For the photo, we see the very bottom of the rack, I use it to record our rehearsal we made the headphone with electronic drum. A luxury, yes .. but a luxury that is affordable considering the quality.
2 of 2 people found this review helpful
unfixedstefio's review (This content has been automatically translated from French)" Perfect for me"
- The number of inputs / outputs, noon, the rack format, Focusrite's reputation.
- The ability to create templates for routing using the card stand alone.
Which instruments and systems (console, preamp, DTD ...) you use it and how connections? ... AND For what purpose? What is your config (Motherboard / CPU / Ram / Hard, ...)?
- At home: a JV80 for audio input (jack 6.35) + midi, bass (instrument inputs 6.35), a low multi-effect insert (6.35 jacks) output audio BX5a monitorings m (6.35 to XLR jacks) .
- On stage: electronic drum midi (on addictive drums), ableton lite sequences triggered by the drummer, drums and ableton separate outputs, audio inputs from the console for recording.
A home PC: MSI motherboard P8P67_LE + 8GB Ram + Samsung SSD + i7 core 3.22Ghz + Protools 10.
On stage on laptop (not mine, I have no references at hand).
The drivers are stable?
Yes but with Pro Tools ... the shit that méchament (I lean more to a problem with PT more than asio drivers).
What software do you use most often?
Pro-tools 10 with amount of plugs, Ableton Live Lite.
How many tracks you get record / playback simultaneously? ...

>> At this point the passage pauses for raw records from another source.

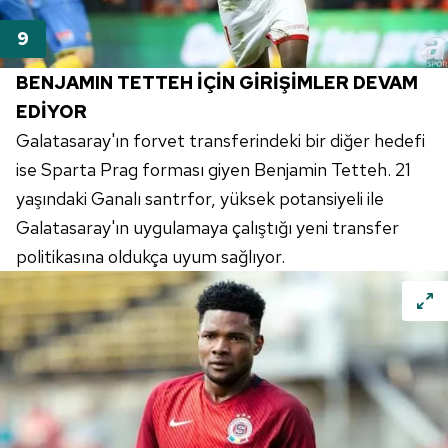
BENJAMIN TETTEH İÇİN GİRİŞİMLER DEVAM
EDİYOR
Galatasaray'ın forvet transferindeki bir diğer hedefi
ise Sparta Prag forması giyen Benjamin Tetteh. 21
yaşındaki Ganalı santrfor, yüksek potansiyeli ile
Galatasaray'ın uygulamaya çalıştığı yeni transfer
politikasına oldukça uyum sağlıyor.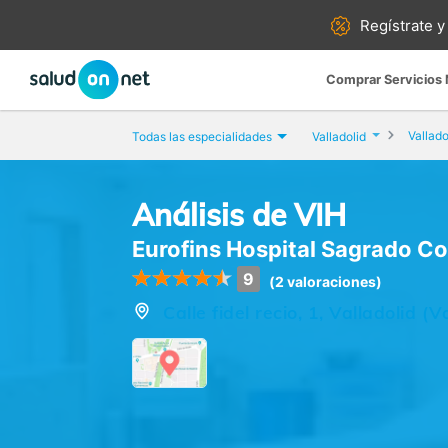
Regístrate y
Comprar Servicios
Vallado
Todas las especialidades
Valladolid
Análisis de VIH
Eurofins Hospital Sagrado C
9
(2 valoraciones)
Calle fidel recio, 1, Valladolid (V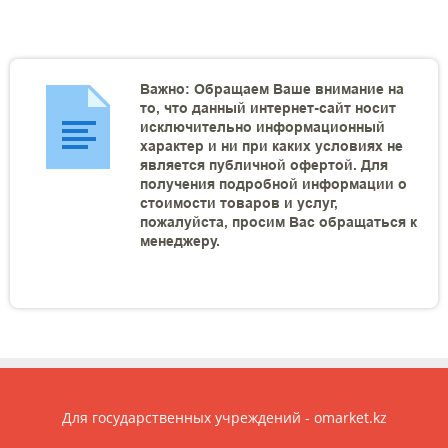
Важно: Обращаем Ваше внимание на
то, что данный интернет-сайт носит
исключительно информационный
характер и ни при каких условиях не
является публичной офертой. Для
получения подробной информации о
стоимости товаров и услуг,
пожалуйста, просим Вас обращаться к
менеджеру.
Для государственных учреждений - omarket.kz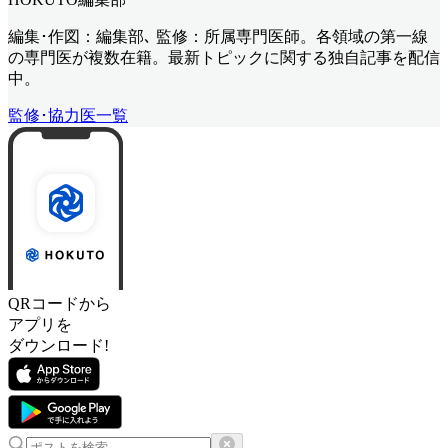
編集･作図：編集部､ 監修：所属専門医師。各領域の第一線
の専門医が複数在籍。最新トピックに関する独自記事を配信
中。
監修･協力医一覧
QRコードから
アプリを
ダウンロード!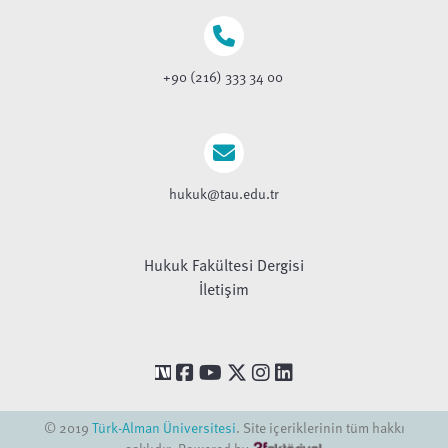
+90 (216) 333 34 00
hukuk@tau.edu.tr
Hukuk Fakültesi Dergisi
İletişim
© 2019
Türk-Alman Üniversitesi
. Site içeriklerinin tüm hakkı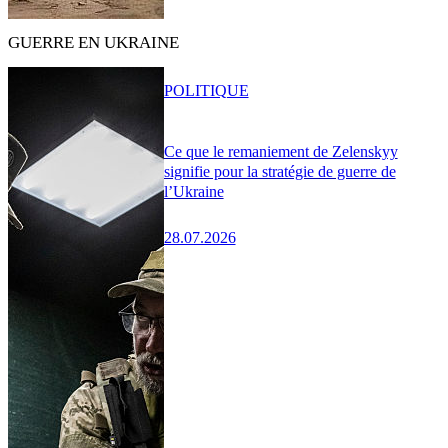
GUERRE EN UKRAINE
POLITIQUE
Ce que le remaniement de Zelenskyy
signifie pour la stratégie de guerre de
l’Ukraine
28.07.2026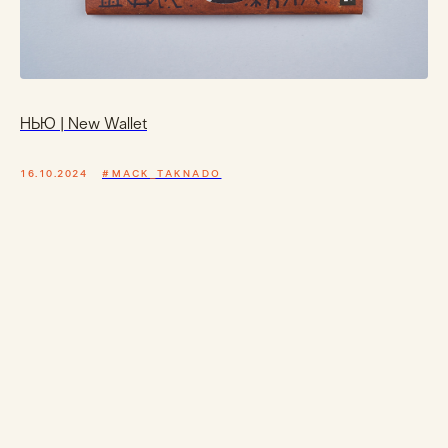
НЬЮ | New Wallet
16.10.2024
#MACK_TAKNADO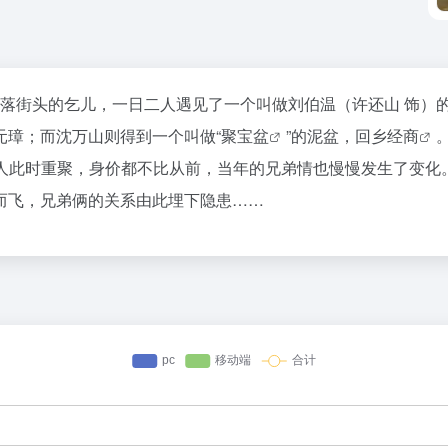
流落街头的乞儿，一日二人遇见了一个叫做刘伯温（许还山 饰）
元璋；而沈万山则得到一个叫做“
聚宝盆
”的泥盆，回乡
经商
人此时重聚，身价都不比从前，当年的兄弟情也慢慢发生了变化
而飞，兄弟俩的关系由此埋下隐患……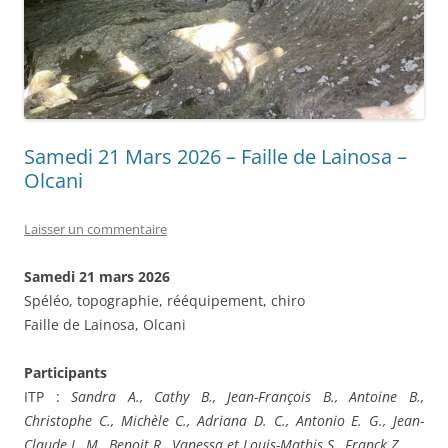
Samedi 21 Mars 2026 – Faille de Lainosa –
Olcani
Laisser un commentaire
Samedi 21 mars 2026
Spéléo, topographie, rééquipement, chiro
Faille de Lainosa, Olcani
Participants
ITP :
Sandra A., Cathy B., Jean-François B., Antoine B.,
Christophe C., Michèle C., Adriana D. C., Antonio E. G., Jean-
Claude L. M., Benoit R., Vanessa et Louis-Mathis S., Franck Z.,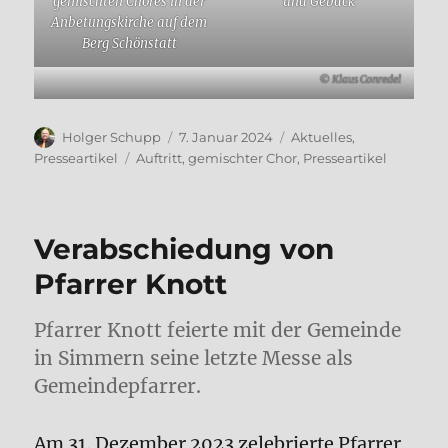
gemischten Chores in der
und Gebäck
Anbetungskirche auf dem
Berg Schönstatt
© Klaus Conredel
Autor
Veröffentlicht
Kategorien
Holger Schupp
7. Januar 2024
Aktuelles
,
am
Schlagwörter
Presseartikel
Auftritt
,
gemischter Chor
,
Presseartikel
Verabschiedung von
Pfarrer Knott
Pfarrer Knott feierte mit der Gemeinde
in Simmern seine letzte Messe als
Gemeindepfarrer.
Am 31. Dezember 2023 zelebrierte Pfarrer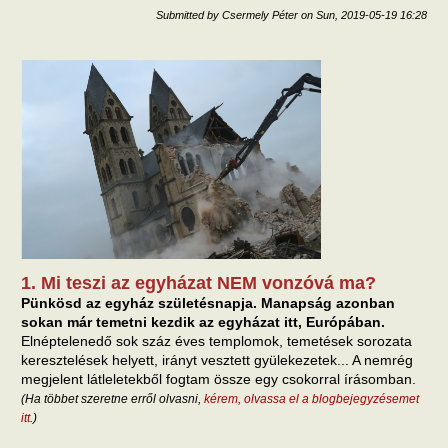
Submitted by
Csermely Péter
on
Sun, 2019-05-19 16:28
1. Mi teszi az egyházat NEM vonzóvá ma?
Pünkösd az egyház születésnapja. Manapság azonban
sokan már temetni kezdik az egyházat itt, Európában.
Elnéptelenedő sok száz éves templomok, temetések sorozata
keresztelések helyett, irányt vesztett gyülekezetek... A nemrég
megjelent látleletekből fogtam össze egy csokorral írásomban.
(Ha többet szeretne erről olvasni,
kérem, olvassa el a blogbejegyzésemet
itt
.)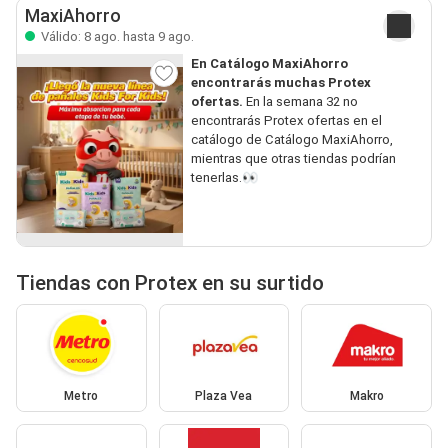
MaxiAhorro
Válido: 8 ago. hasta 9 ago.
En Catálogo MaxiAhorro
encontrarás muchas Protex
ofertas.
En la semana 32 no
encontrarás Protex ofertas en el
catálogo de Catálogo MaxiAhorro,
mientras que otras tiendas podrían
tenerlas.👀
Tiendas con Protex en su surtido
Metro
Plaza Vea
Makro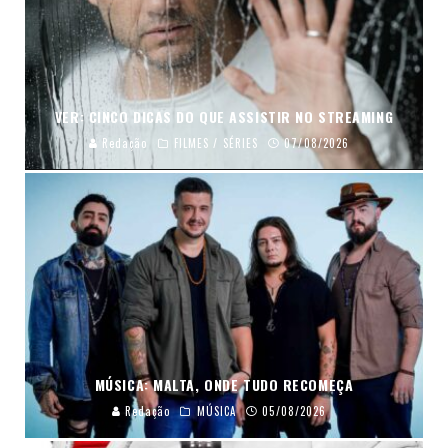
VER: CINCO DICAS DO QUE ASSISTIR NO STREAMING
Redação
FILMES / SÉRIES
07/08/2026
MÚSICA: MALTA, ONDE TUDO RECOMEÇA
Redação
MÚSICA
05/08/2026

-I tested 8, no problem (I have no ADAT devices to use the additional digital inputs).
Are they often updated?
- I have not seen any update since I bought it in late June but I do not feel that there really needs it.
What you get lag?
- On average depending on the setting between 8 and 20ms. (Usually about 11ms).
The installation is done it without problems?
- You click, it works ...
The general configuration is easy?
-Configuration Scarlett MixControl should get the hang of, and I admit that at first I struggled a bit, but it's pretty well done.
Have you experienced any incompatibilities?
The manual is clear and sufficient? ...
Slightly amber-but I've seen much worse.
How long have you use it?
- 4 months
Have you tried many other models before buying it?
I went through a EMU0404 (yuck!) and a M-Audio fasttrack pro.
What is the particular feature you like best and least?
- PLUS: the number of inputs / outputs, the sound quality.
- LESS: forced to push the knobs to have enough gain, the "I turn I turn back" 2/3 times for the usb is paid (I think it's just my usb motherboard, j ' have already seen problems with other stuff).
How would you rate the quality / price? With experience, you do again this choice? ...
- Quality / price hard to beat (€ 500 in Music Melody Rouen report, I prefer to go to my dealer where I've been going for over 20 years, when I have a problem, they provide, whereas with Thomann. ..), I would do this choice with his eyes closed.
- I hesitated with a more expensive mk3 motu, just a little too expensive for my means.